**Provided records**:
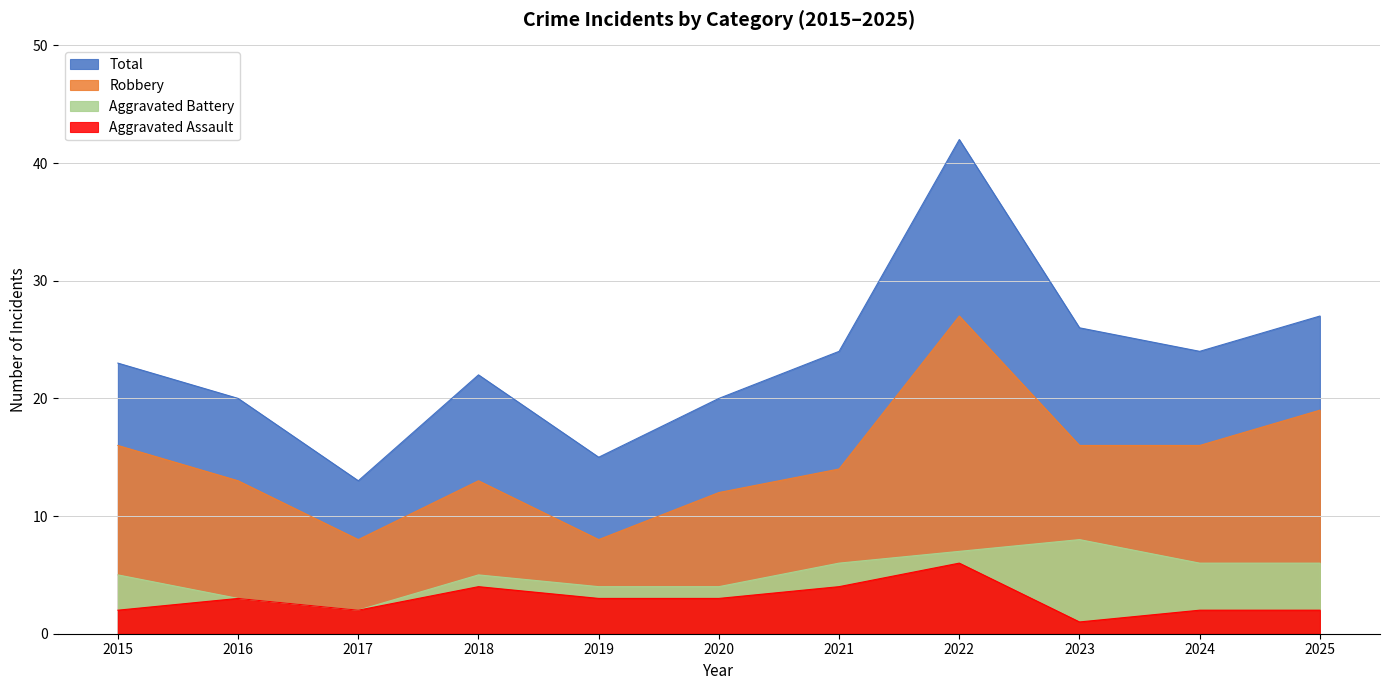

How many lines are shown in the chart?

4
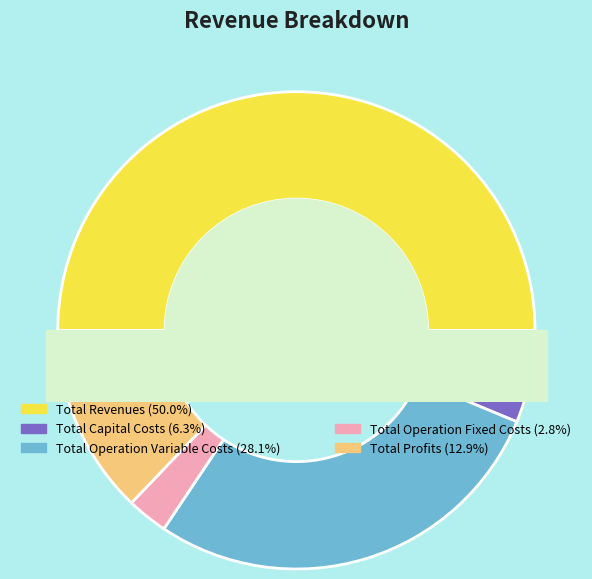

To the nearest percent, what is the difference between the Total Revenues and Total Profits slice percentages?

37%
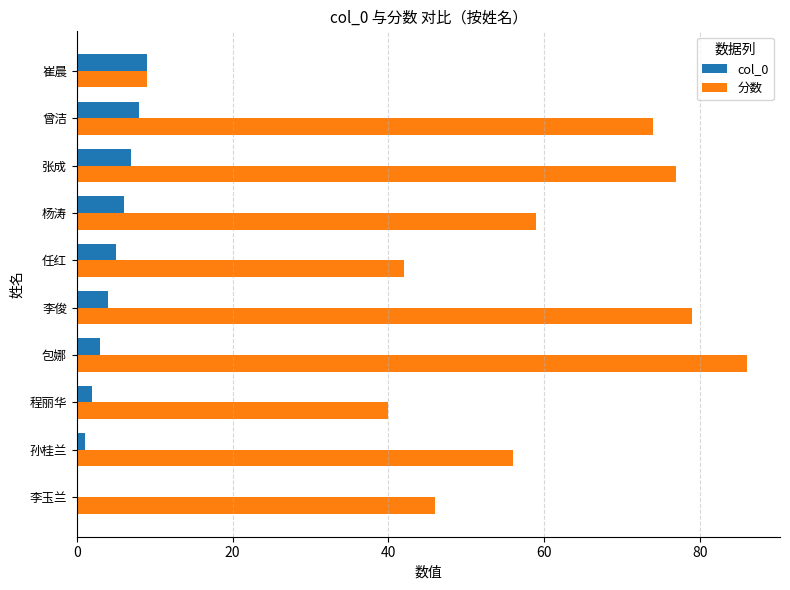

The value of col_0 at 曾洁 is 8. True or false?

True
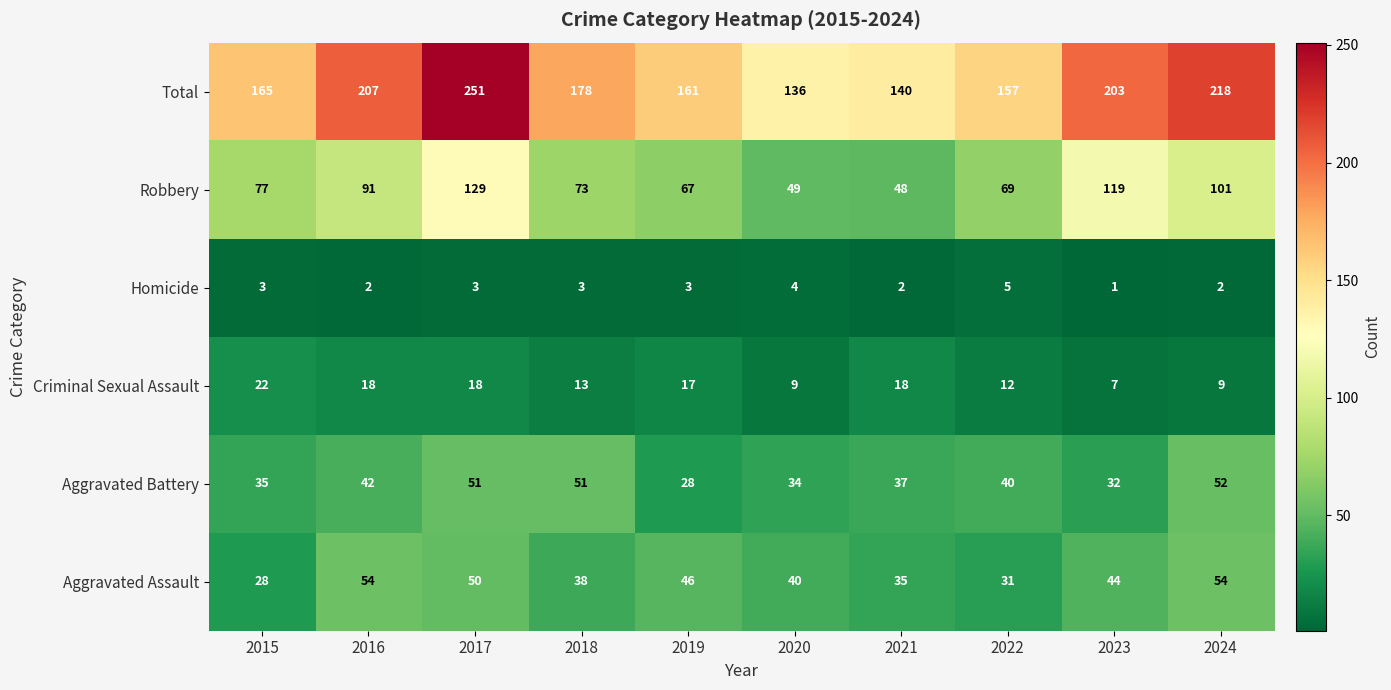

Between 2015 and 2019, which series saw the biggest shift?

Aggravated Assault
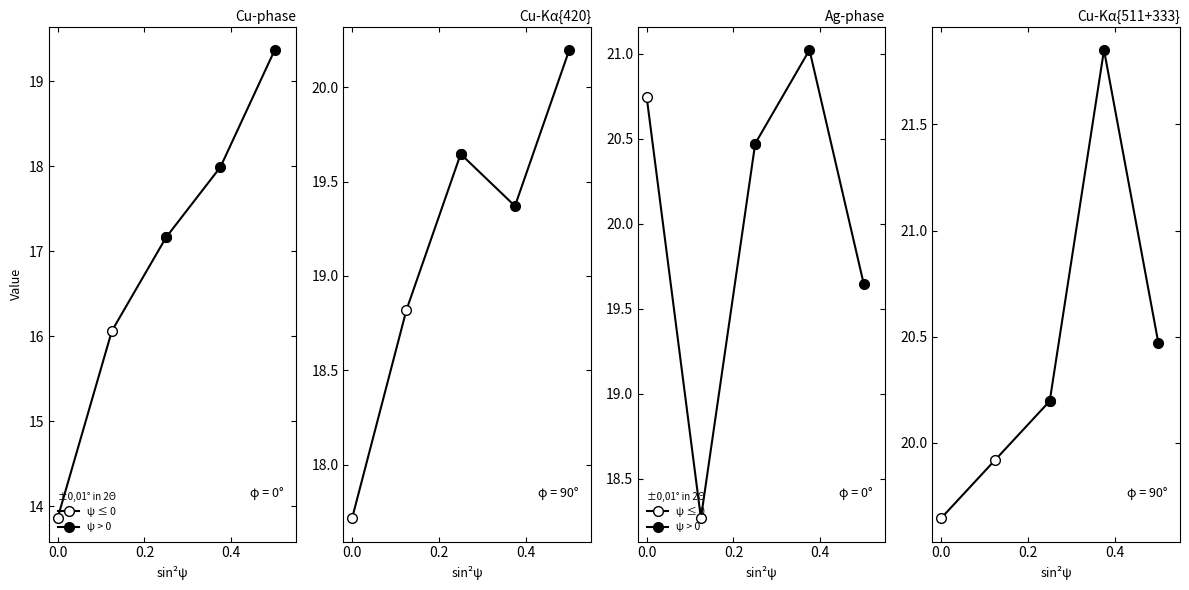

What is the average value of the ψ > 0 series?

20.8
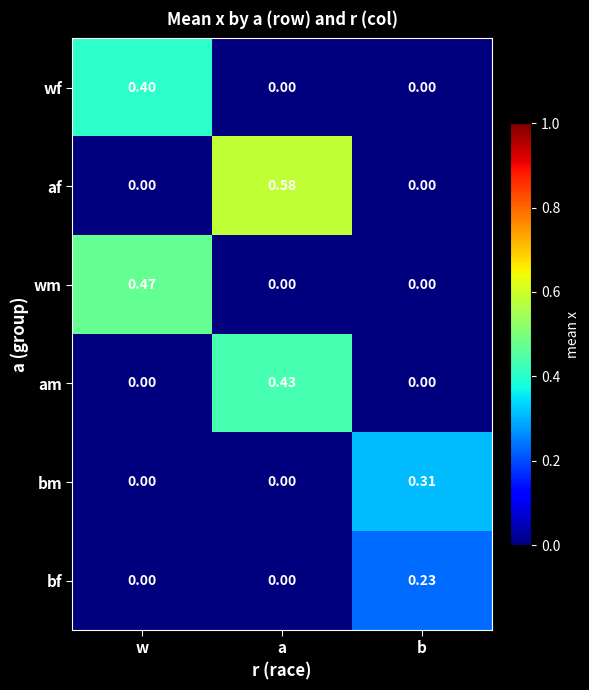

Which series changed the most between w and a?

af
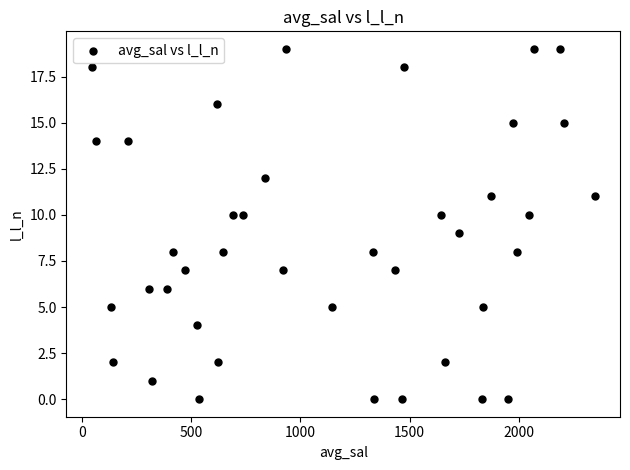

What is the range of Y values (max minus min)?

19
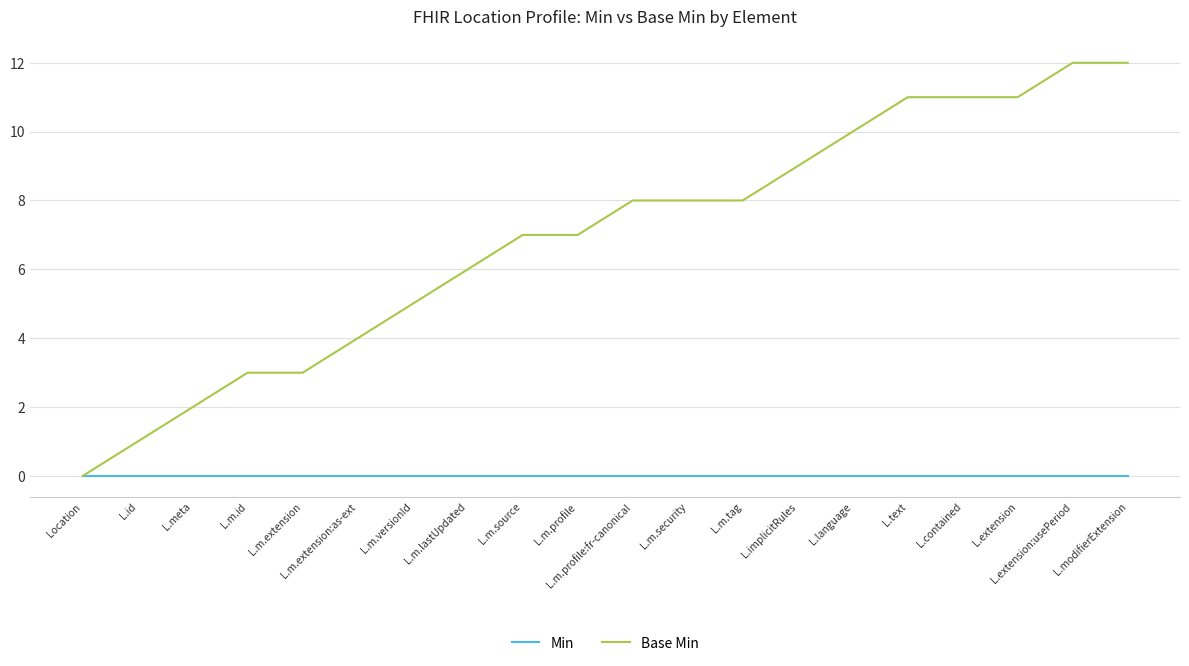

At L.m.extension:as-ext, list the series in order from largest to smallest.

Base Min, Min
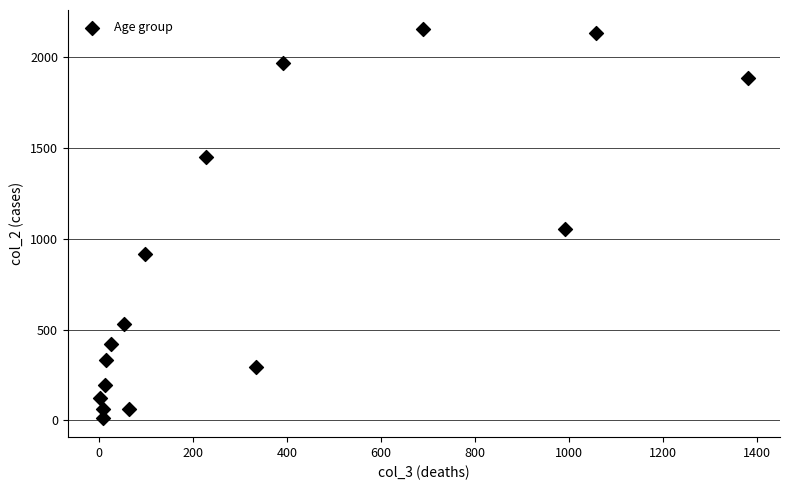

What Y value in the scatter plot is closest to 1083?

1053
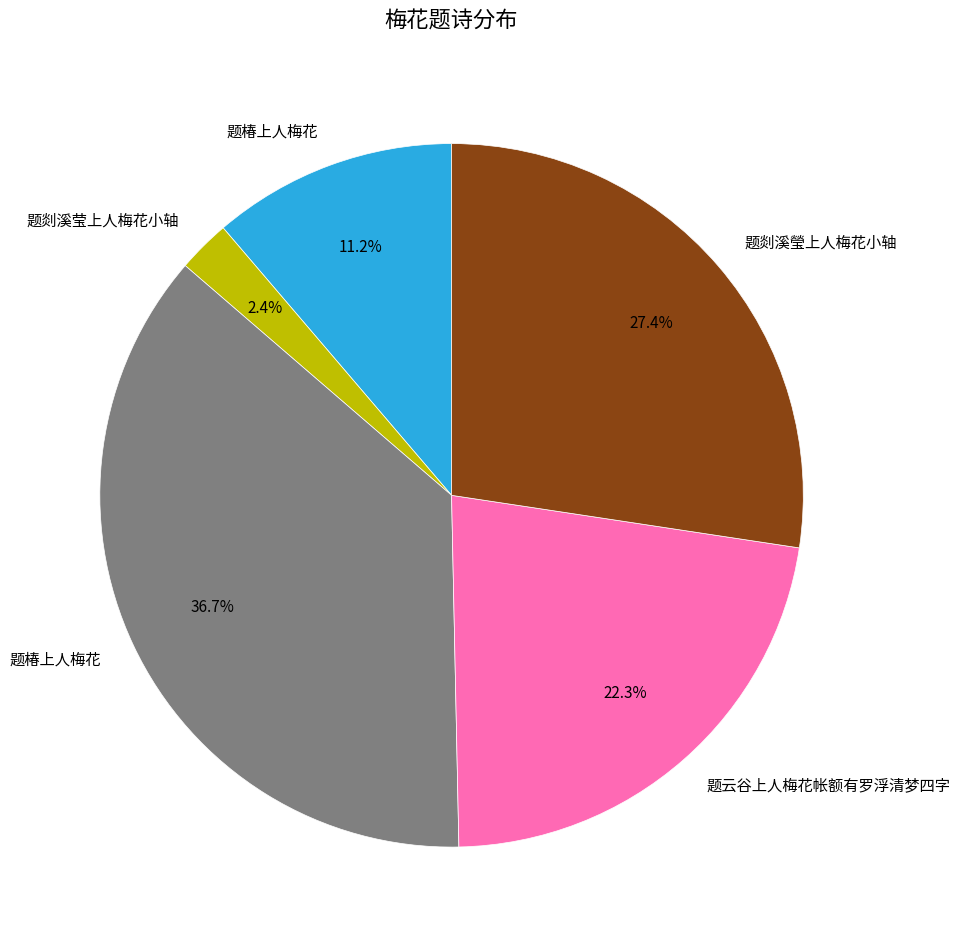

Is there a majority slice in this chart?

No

**Exercise prompt**: Could you rewrite the listing above as a numbered list, with the blank lines and the pictures left out?

**Output below**:
1. How many lines are shown in the chart?
2. 4
3. To the nearest percent, what is the difference between the Total Revenues and Total Profits slice percentages?
4. 37%
5. The value of col_0 at 曾洁 is 8. True or false?
6. True
7. Between 2015 and 2019, which series saw the biggest shift?
8. Aggravated Assault
9. What is the average value of the ψ > 0 series?
10. 20.8
11. Which series changed the most between w and a?
12. af
13. What is the range of Y values (max minus min)?
14. 19
15. At L.m.extension:as-ext, list the series in order from largest to smallest.
16. Base Min, Min
17. What Y value in the scatter plot is closest to 1083?
18. 1053
19. Is there a majority slice in this chart?
20. No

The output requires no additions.